Finding a perfect candidate isn’t as easy as it seems, but if you have a firm process in place to sift out the golden candidates you will soon have your dream team. Fulfilling a role is one thing but finding an employee that has the skill set and the cultural fit to your business is hard to nail.
With this in mind, hiring mistakes can be costly, creating a ripple effect that impacts other employees and your business. Take heed of warning signs and make sure your next hire is golden:
- You can’t change a leopard’s spots.
Regardless of the role there is the need for all employees to follow company rules and guidelines, whether formal or unwritten. Still, some people can’t, or won’t be, managed and the long term affect of this can be damaging. A mix of personalities in the workplace can make a business thrive in the right places but if you feel a potential new recruit could ruffle too many feathers in your business be cautious.
The outstanding salesman with the incredible track record of generating business and terrorizing admin and support staff won’t immediately play well in your sandbox just because you hired him. For some people the work itself, and how they perform that work, is what matters most — not the job. Don’t think you can change them. With this in mind ensure your recruitment techniques are designed to truly assess the skills and attributes you really need.
- Hiring for skills rather than attitude.
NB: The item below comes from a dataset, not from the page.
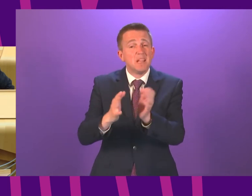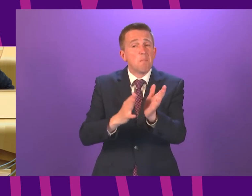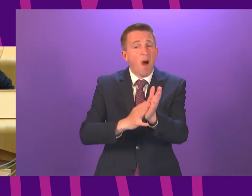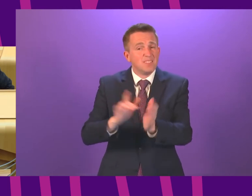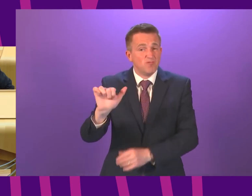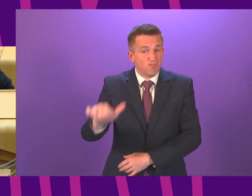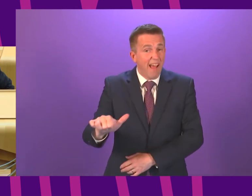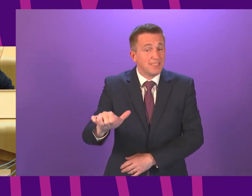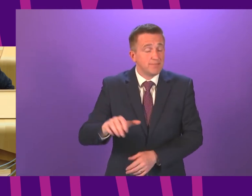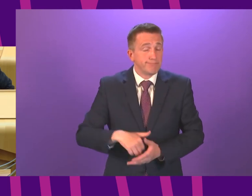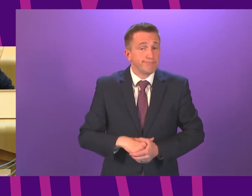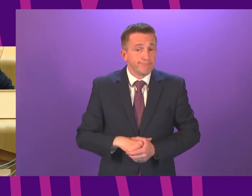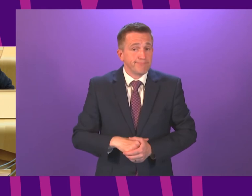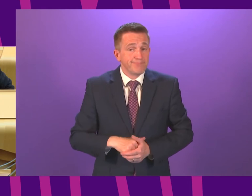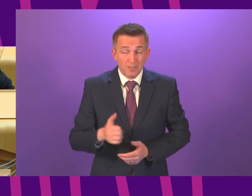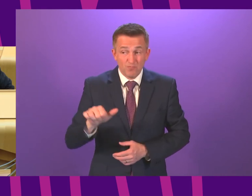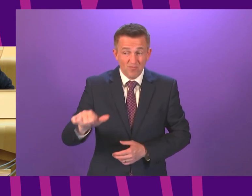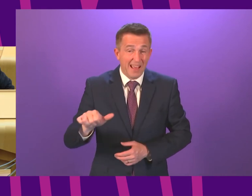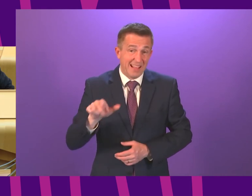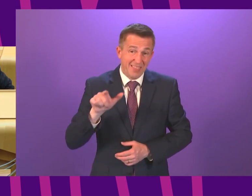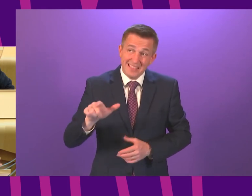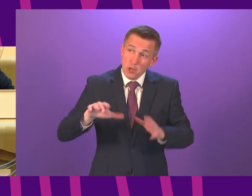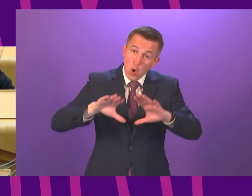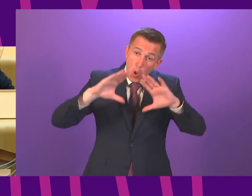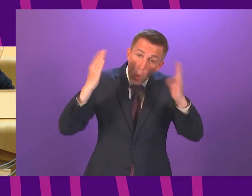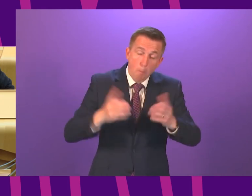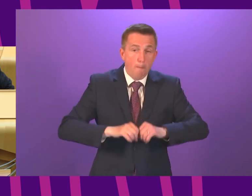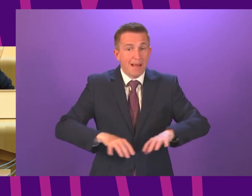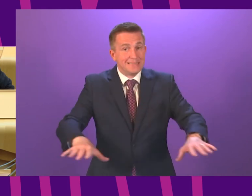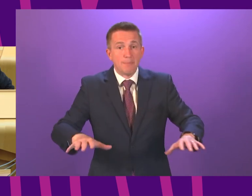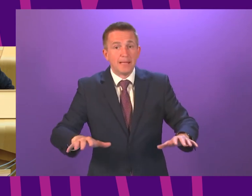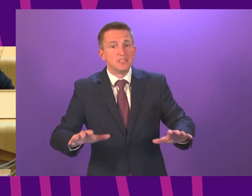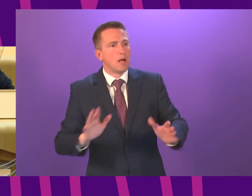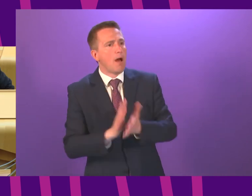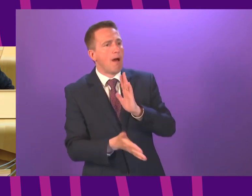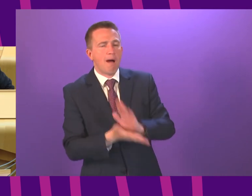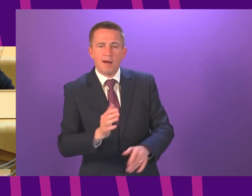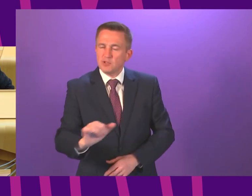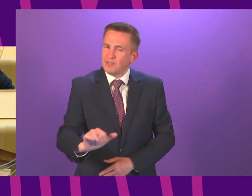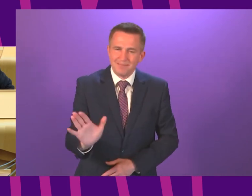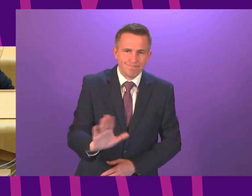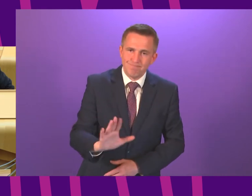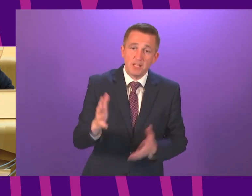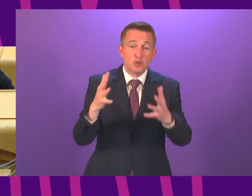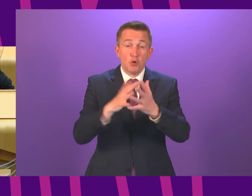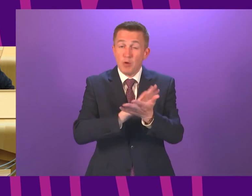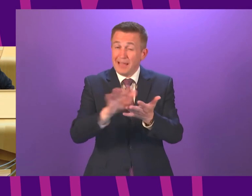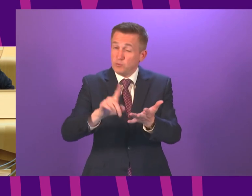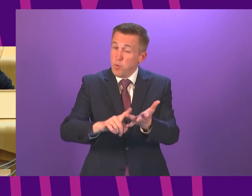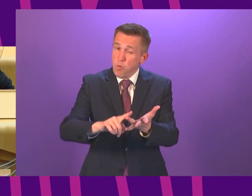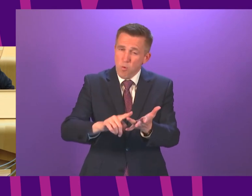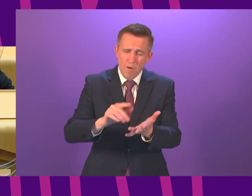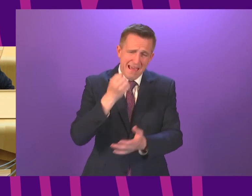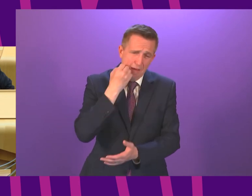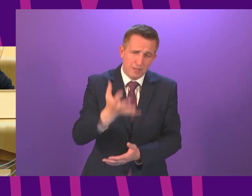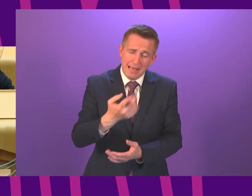to draw attention to the fact that this global pandemic is not over the WHO are at pains almost on a daily basis to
Skills and knowledge are worthless when not put to use. Experience is useless when not shared with others. The smaller your business the more likely you are to be an expert in your field; transferring those skills to others is relatively easy. But you can’t train enthusiasm, a solid work ethic, and great interpersonal skills — and those traits can matter a lot more than any skills a candidate brings. If in doubt, always hire for attitude.
- Selling your business.
Times have changed and it is no longer solely down to the candidate to impress the employer – it’s a two way street and you need to convince candidates they would want to work for your company. Quality candidates have other options, whether this be from your competitors, or a counter offer from their current employer, you need to get buy-in to your culture. An excellent way to do this in the final stages of interview is to have a collaborative hire approach where your staff engage with the candidate and feedback, plus let them know why your company is a great place to work.
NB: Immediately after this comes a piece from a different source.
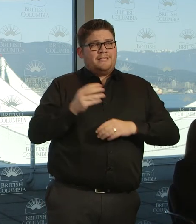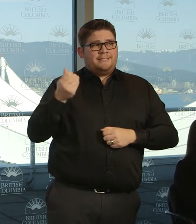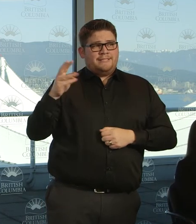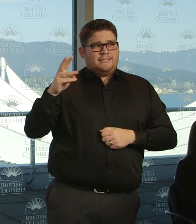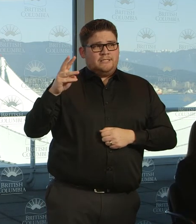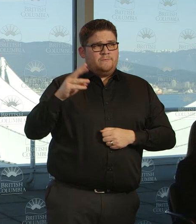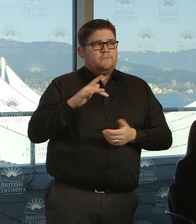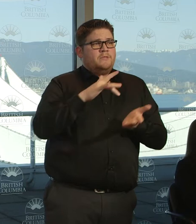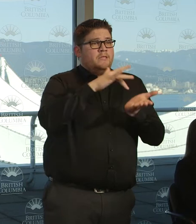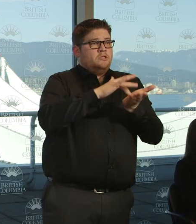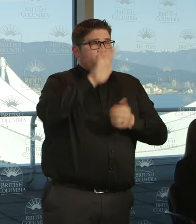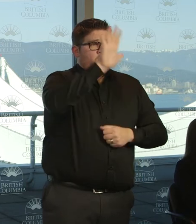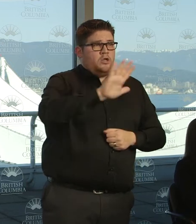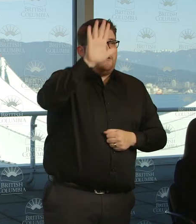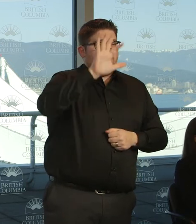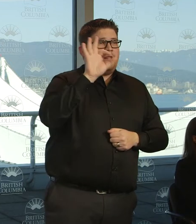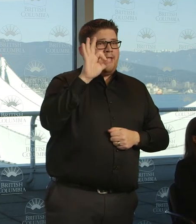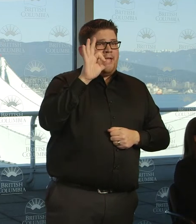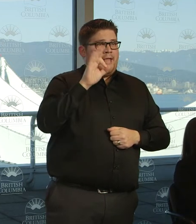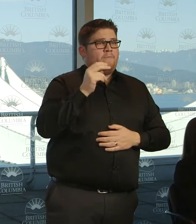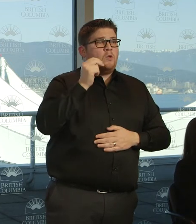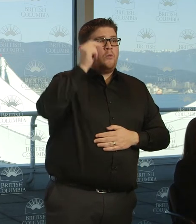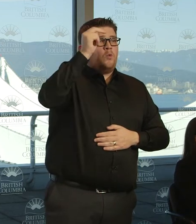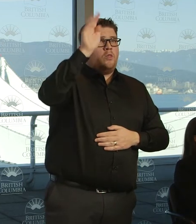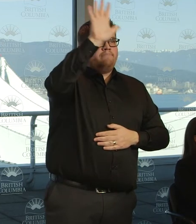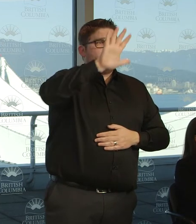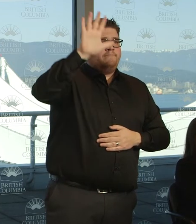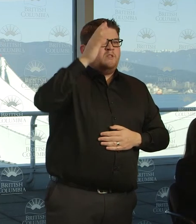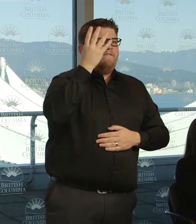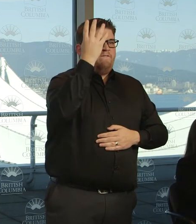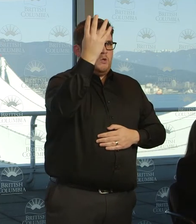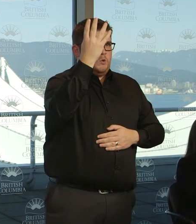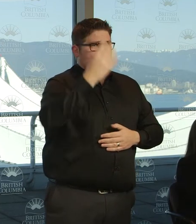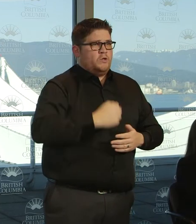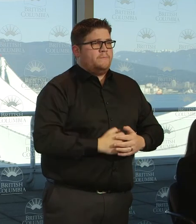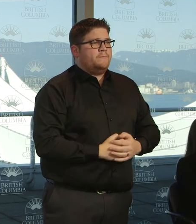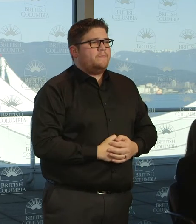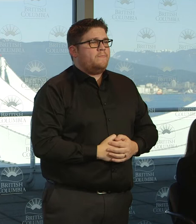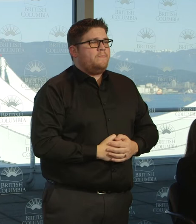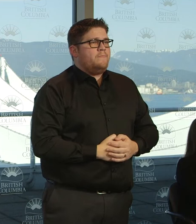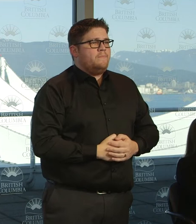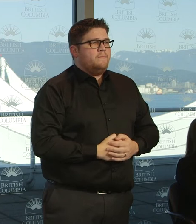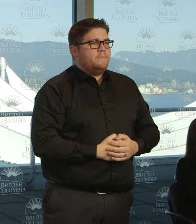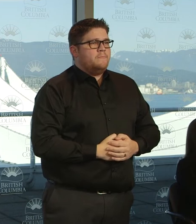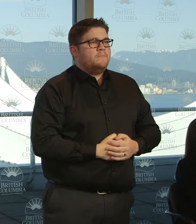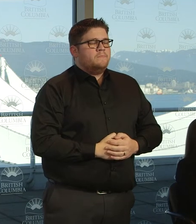Northern Health, including one is a resident of a new long-term care home,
- Hiring friends and family.
Your heart may be in the right place in hiring friends and family, but their desire to help out a family member doesn’t always align with your need to hire great employees. Plus friends and family see each other outside of work, too, increasing the chances of interpersonal conflicts. Either set up an appropriate policy, like “no family members in the same department,” or do an incredibly thorough job of evaluating the candidate.
Using a recruitment service such as Benchmark gives you access to a wider pool of people and will give you a broader perspective on the calibre of candidates available.
- Ignoring intuition.
Nothing beats a formal, comprehensive hiring process — except, sometimes, intuition. Always weigh impressions against qualitative considerations and feel free to run little “tests”. One of our clients gives an insight into their approach:
“I always took supervisory candidates on an informal tour of our manufacturing areas. Sometimes employees would interrupt to ask a question; I stopped because employees always come first. A candidate who appeared irritated or frustrated by the interruption was a cause for concern. Same with a struggling employee, say one who got behind while stacking boxes. I would naturally pitch in while still talking to the candidate. Most would also pitch in, some self-consciously in an obvious attempt to impress, others naturally and without affect. It’s easy to tell who automatically helps out and who does so only because you’re watching.”
Let your experience and intuition inform your hiring decisions. And don’t be afraid to conduct your own tests. You know the intangible qualities you need in employees; determine a few simple ways to see if a candidate has or lacks those qualities.
- Personality types
At Benchmark we encourage clients to use alternative interview techniques as they work to demonstrate people’s competencies for the job, showing you their skill rather than just telling you. Assessing a candidates character through Myers Briggs personality profiling and using a learning style questionnaires is another beneficial insight. You have to ask yourself whether you want an employee with the opposite personality traits to you, or anticipate where you think there may be a clash.